Exercise details
Only the pictures should be dropped; every line of the data must come back exactly as written.

Information shown
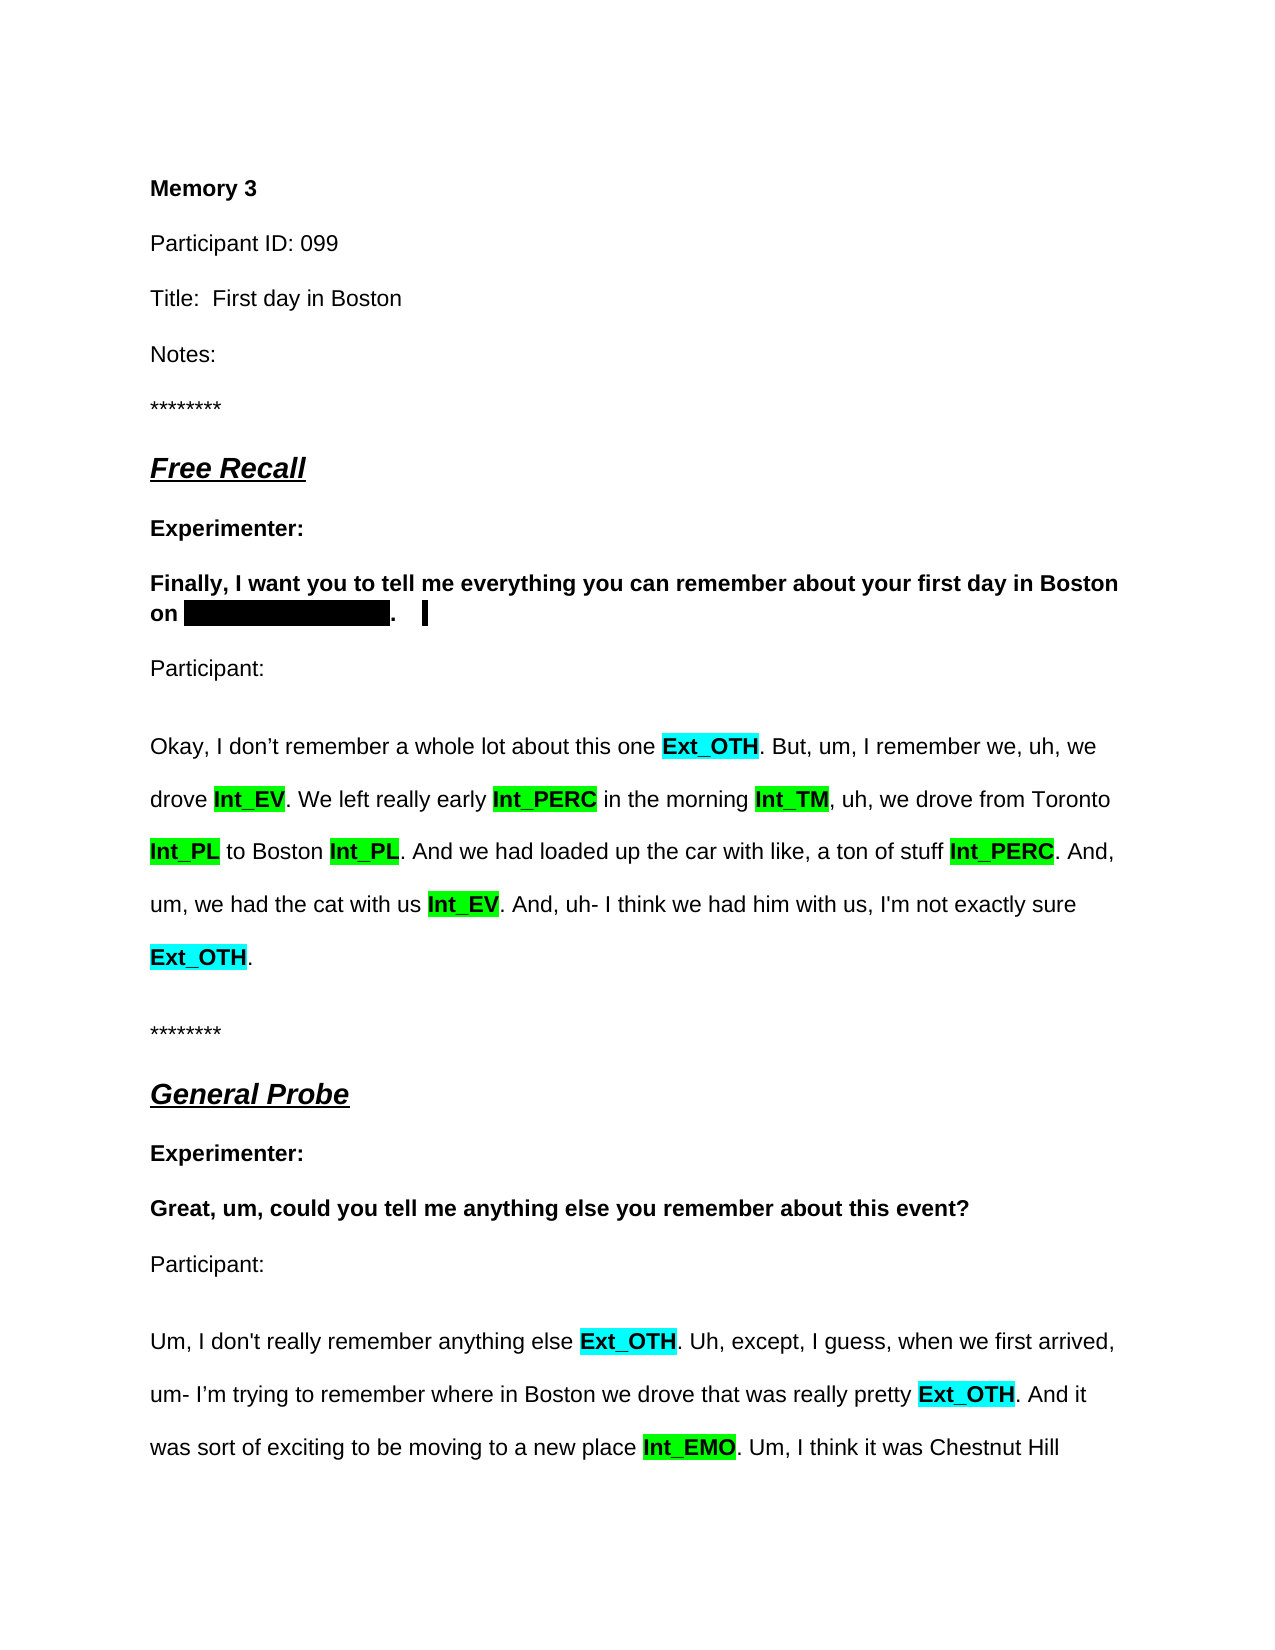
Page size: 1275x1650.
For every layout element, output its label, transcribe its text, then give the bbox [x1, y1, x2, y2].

text Free Recall [150, 451, 1125, 484]
text ******** [150, 1021, 1125, 1048]
text Participant: [150, 655, 1125, 682]
text Title: First day in Boston [150, 285, 1125, 312]
text Notes: [150, 341, 1125, 367]
text ******** [150, 396, 1125, 422]
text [150, 1328, 1125, 1460]
text Memory 3 [150, 175, 1125, 201]
text Experimenter: [150, 1140, 1125, 1167]
text Great, um, could you tell me anything else you remember about this event? [150, 1195, 1125, 1222]
text Finally, I want you to tell me everything you can remember about your first day in Boston on December 1st, 2012. [150, 570, 1125, 626]
text Experimenter: [150, 514, 1125, 541]
text General Probe [150, 1077, 1125, 1110]
text Okay, I don’t remember a whole lot about this one Ext_OTH. But, um, I remember we, uh, we drove Int_EV. We left really early Int_PERC in the morning Int_TM, uh, we drove from Toronto Int_PL to Boston Int_PL. And we had loaded up the car with like, a ton of stuff Int_PERC. And, um, we had the cat with us Int_EV. And, uh- I think we had him with us, I'm not exactly sure Ext_OTH. [150, 733, 1125, 970]
text Participant ID: 099 [150, 230, 1125, 257]
text Participant: [150, 1251, 1125, 1277]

Your solution
Page size: 1275x1650.
For every layout element, output its label, transcribe its text, then give the bbox [x1, y1, x2, y2].

text Free Recall [150, 451, 1125, 484]
text ******** [150, 1021, 1125, 1048]
text Participant: [150, 655, 1125, 682]
text Title: First day in Boston [150, 285, 1125, 312]
text Notes: [150, 341, 1125, 367]
text ******** [150, 396, 1125, 422]
text [150, 1328, 1125, 1460]
text Memory 3 [150, 175, 1125, 201]
text Experimenter: [150, 1140, 1125, 1167]
text Great, um, could you tell me anything else you remember about this event? [150, 1195, 1125, 1222]
text Finally, I want you to tell me everything you can remember about your first day in Boston on December 1st, 2012. [150, 570, 1125, 626]
text Experimenter: [150, 514, 1125, 541]
text General Probe [150, 1077, 1125, 1110]
text Okay, I don’t remember a whole lot about this one Ext_OTH. But, um, I remember we, uh, we drove Int_EV. We left really early Int_PERC in the morning Int_TM, uh, we drove from Toronto Int_PL to Boston Int_PL. And we had loaded up the car with like, a ton of stuff Int_PERC. And, um, we had the cat with us Int_EV. And, uh- I think we had him with us, I'm not exactly sure Ext_OTH. [150, 733, 1125, 970]
text Participant ID: 099 [150, 230, 1125, 257]
text Participant: [150, 1251, 1125, 1277]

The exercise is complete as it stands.